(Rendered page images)
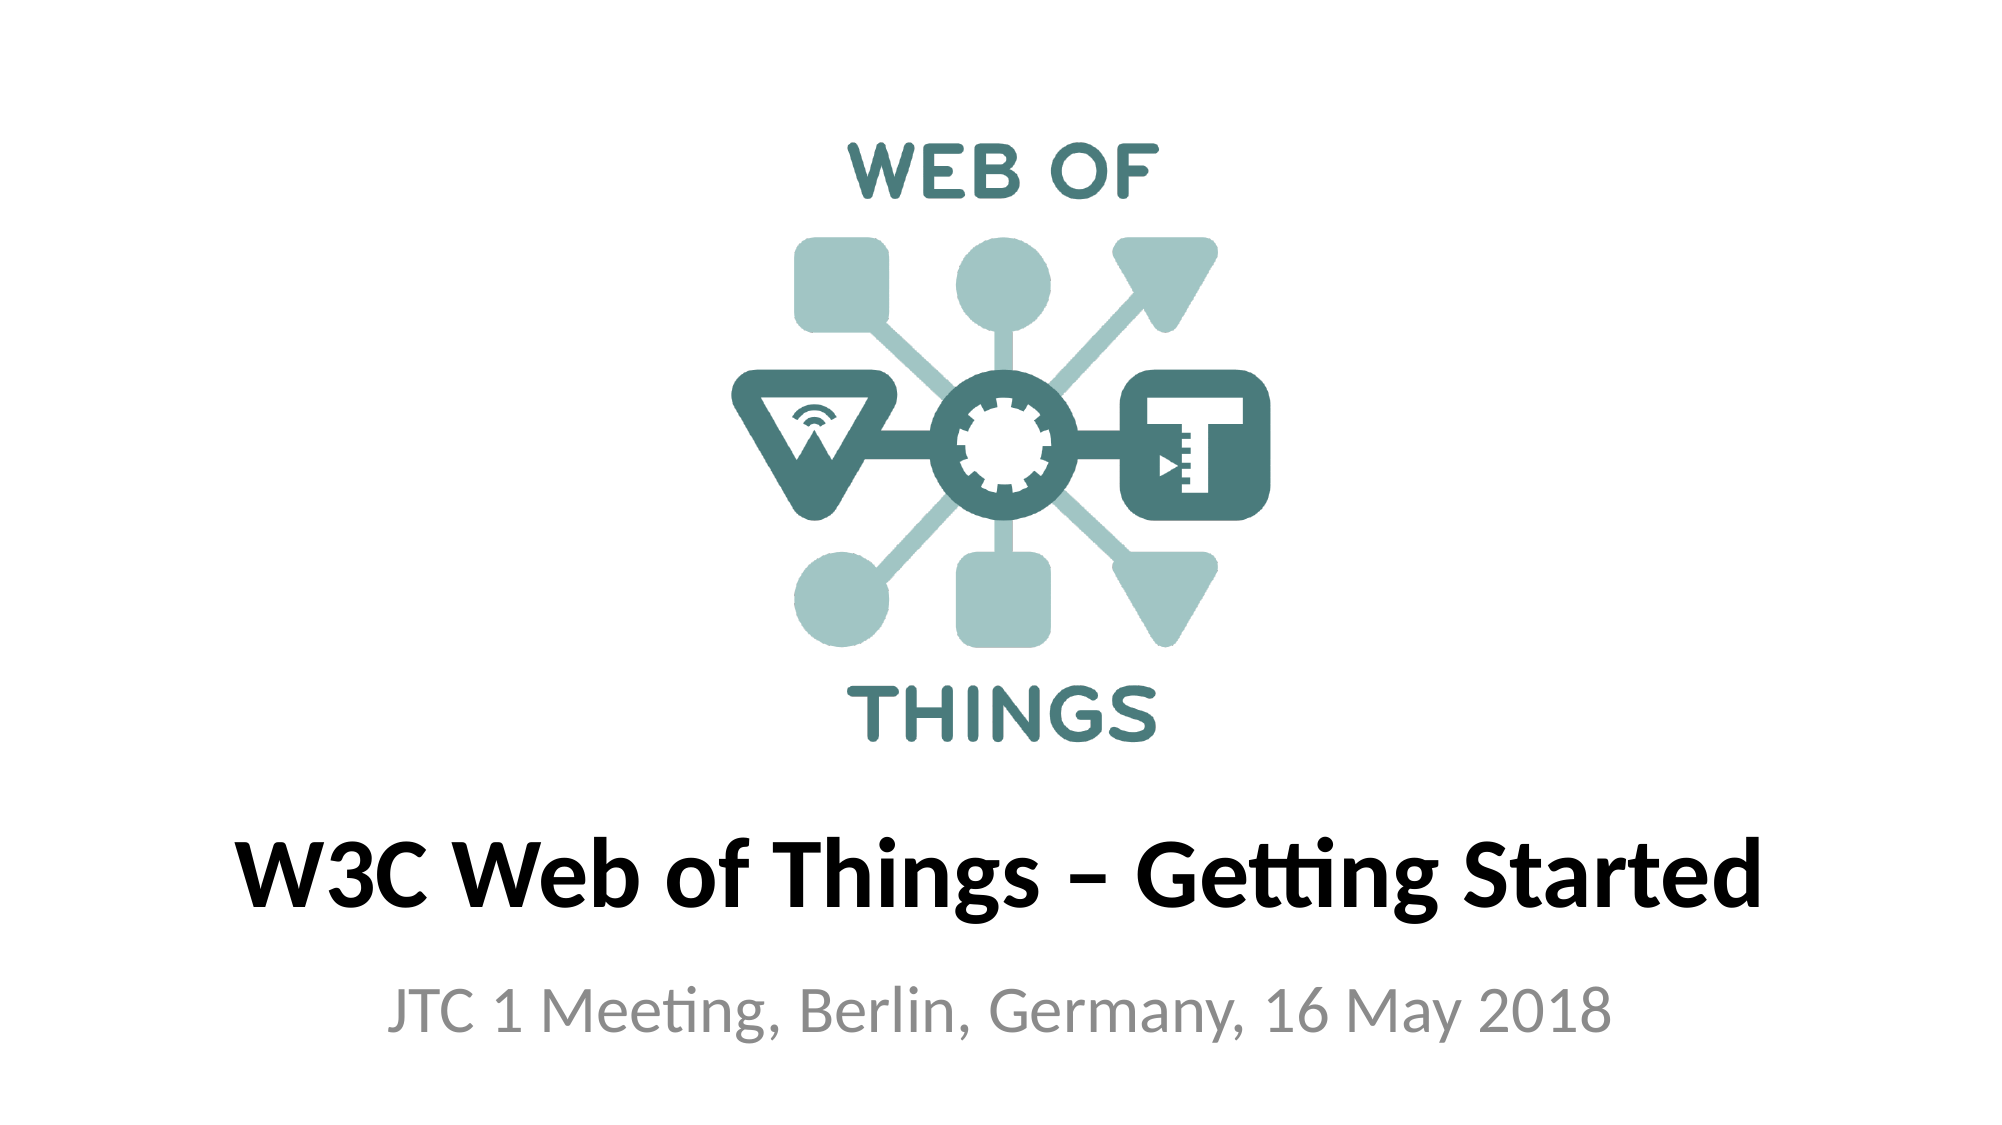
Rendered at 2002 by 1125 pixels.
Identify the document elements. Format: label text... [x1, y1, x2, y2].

subtitle JTC 1 Meeting, Berlin, Germany, 16 May 2018 [300, 956, 1701, 1078]
title W3C Web of Things – Getting Started [150, 746, 1851, 989]
picture [338, 89, 1663, 795]
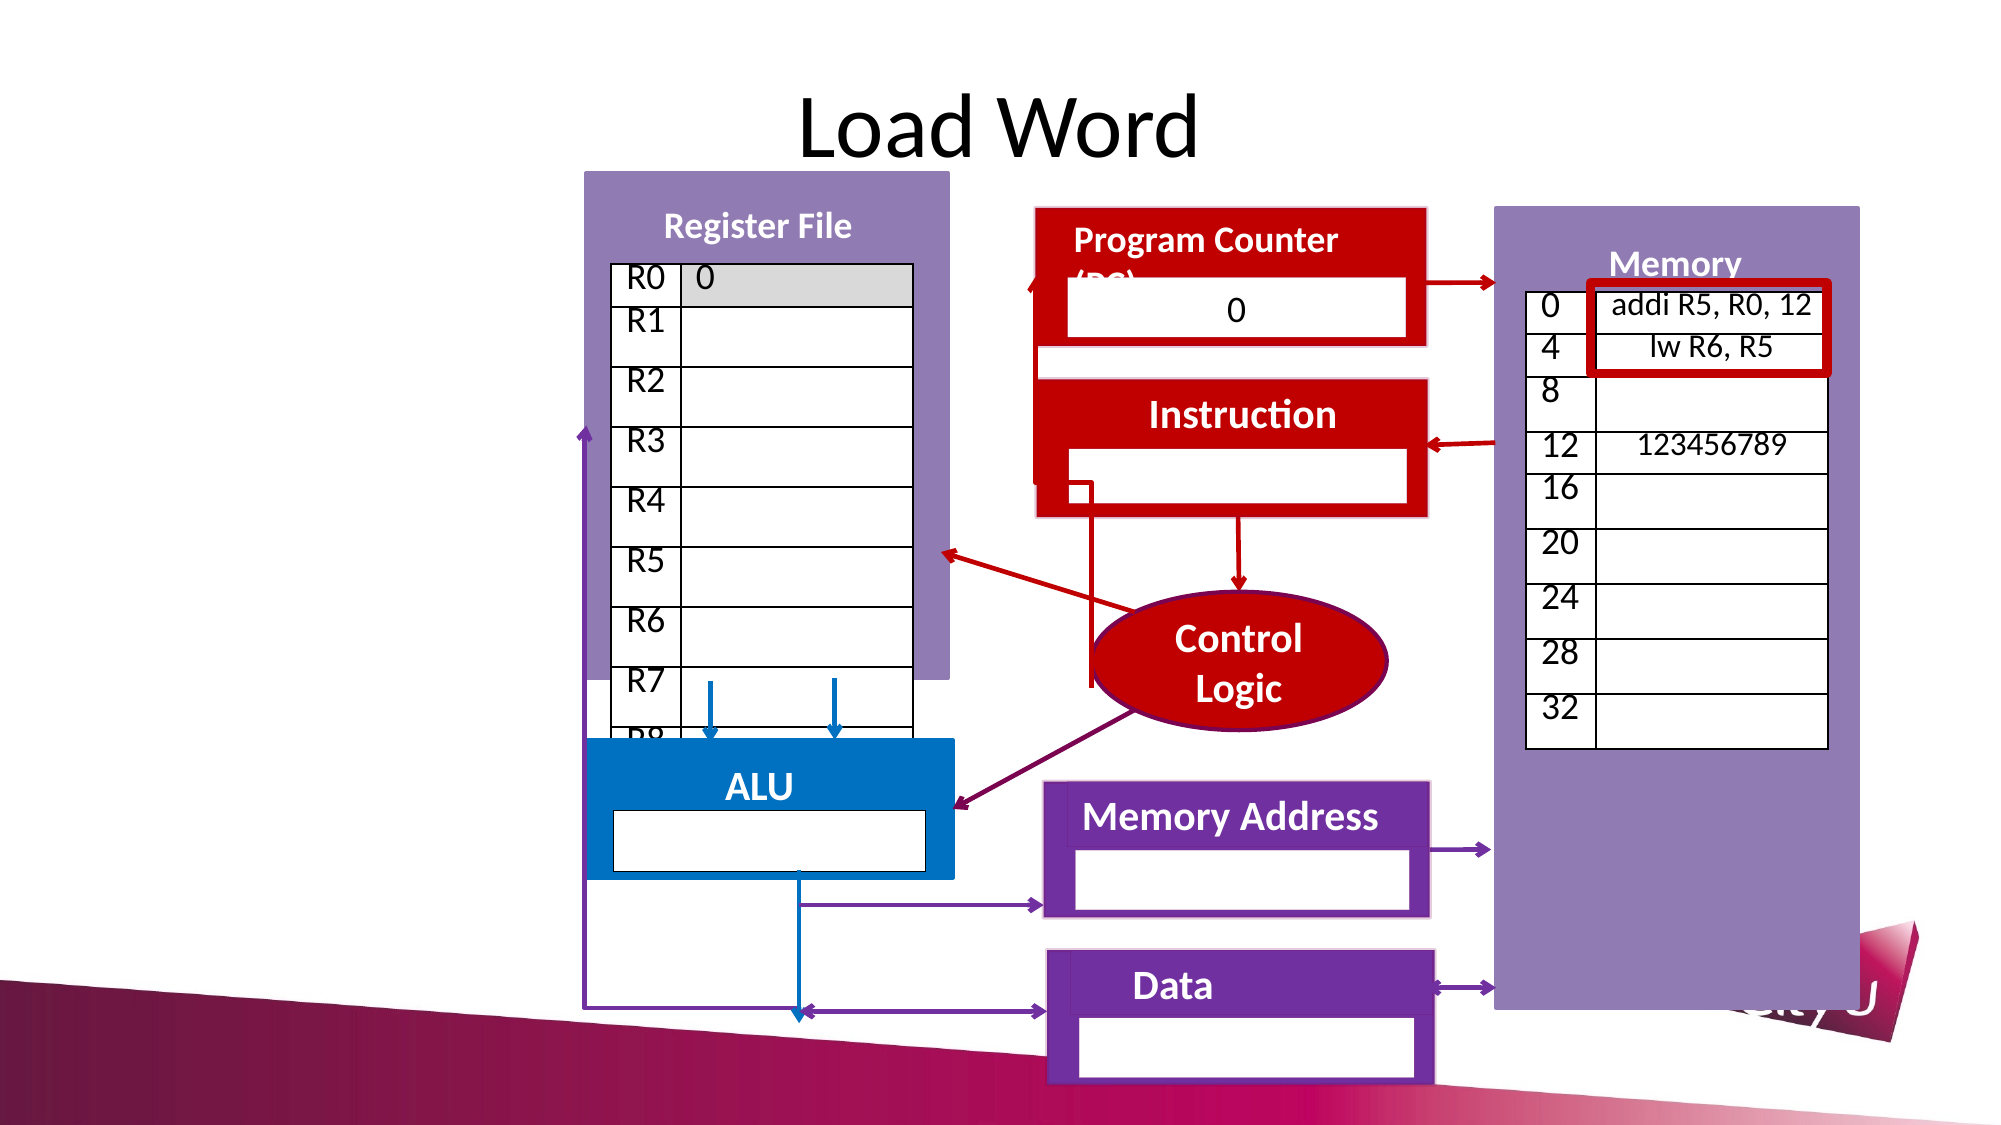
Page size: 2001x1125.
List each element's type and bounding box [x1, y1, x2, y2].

picture [0, 0, 2001, 1125]
title [99, 45, 1900, 197]
text_box [401, 172, 1858, 1085]
slide_number [1767, 1070, 1983, 1115]
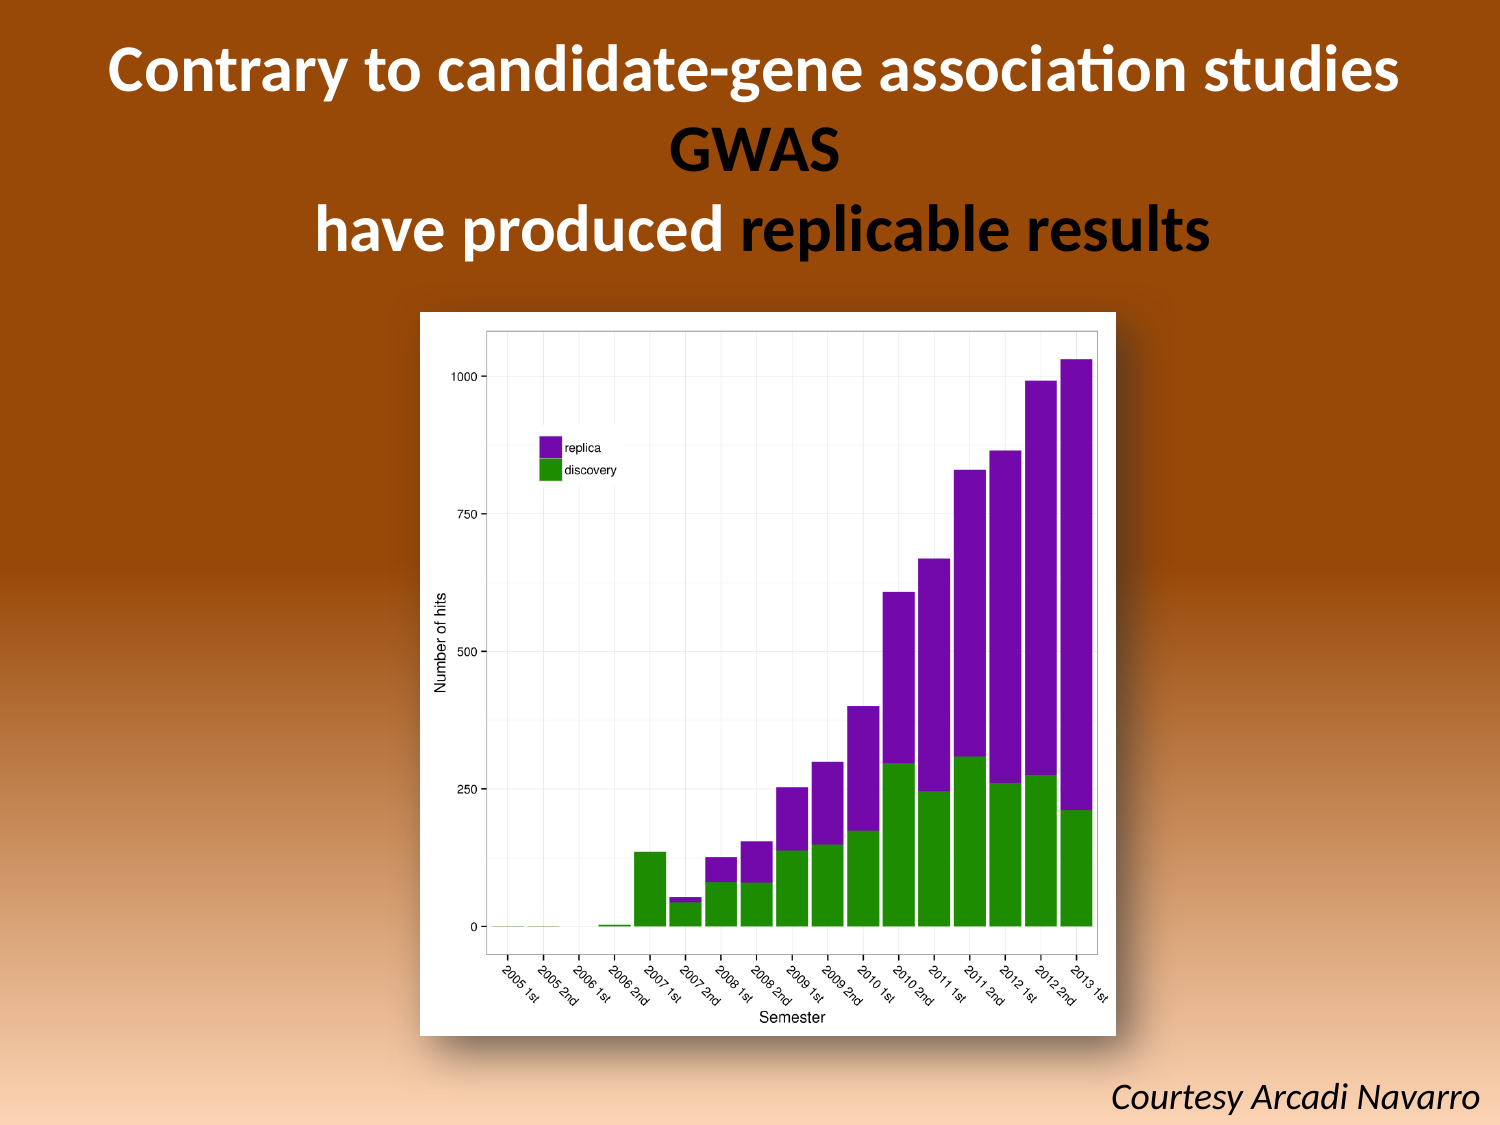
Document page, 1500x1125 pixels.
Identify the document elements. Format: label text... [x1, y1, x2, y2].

WHAT THE TASK ASKS » This exercise needs every entry retyped exactly, with the pictures removed.

TASK OUTPUT »
Rendered at 2002 by 1125 pixels.
Identify the document elements. Format: label text... [x1, y1, x2, y2].

subtitle JTC 1 Meeting, Berlin, Germany, 16 May 2018 [300, 956, 1701, 1078]
title W3C Web of Things – Getting Started [150, 746, 1851, 989]
picture [338, 89, 1663, 795]
Page size: 2001x1125.
List each element's type and bounding box [x1, y1, x2, y2].

picture [0, 0, 2001, 1125]
title [99, 45, 1900, 197]
text_box [401, 172, 1858, 1085]
slide_number [1767, 1070, 1983, 1115]
Document page, 1500x1125 pixels.
Identify the document elements. Format: label text... [x1, y1, x2, y2].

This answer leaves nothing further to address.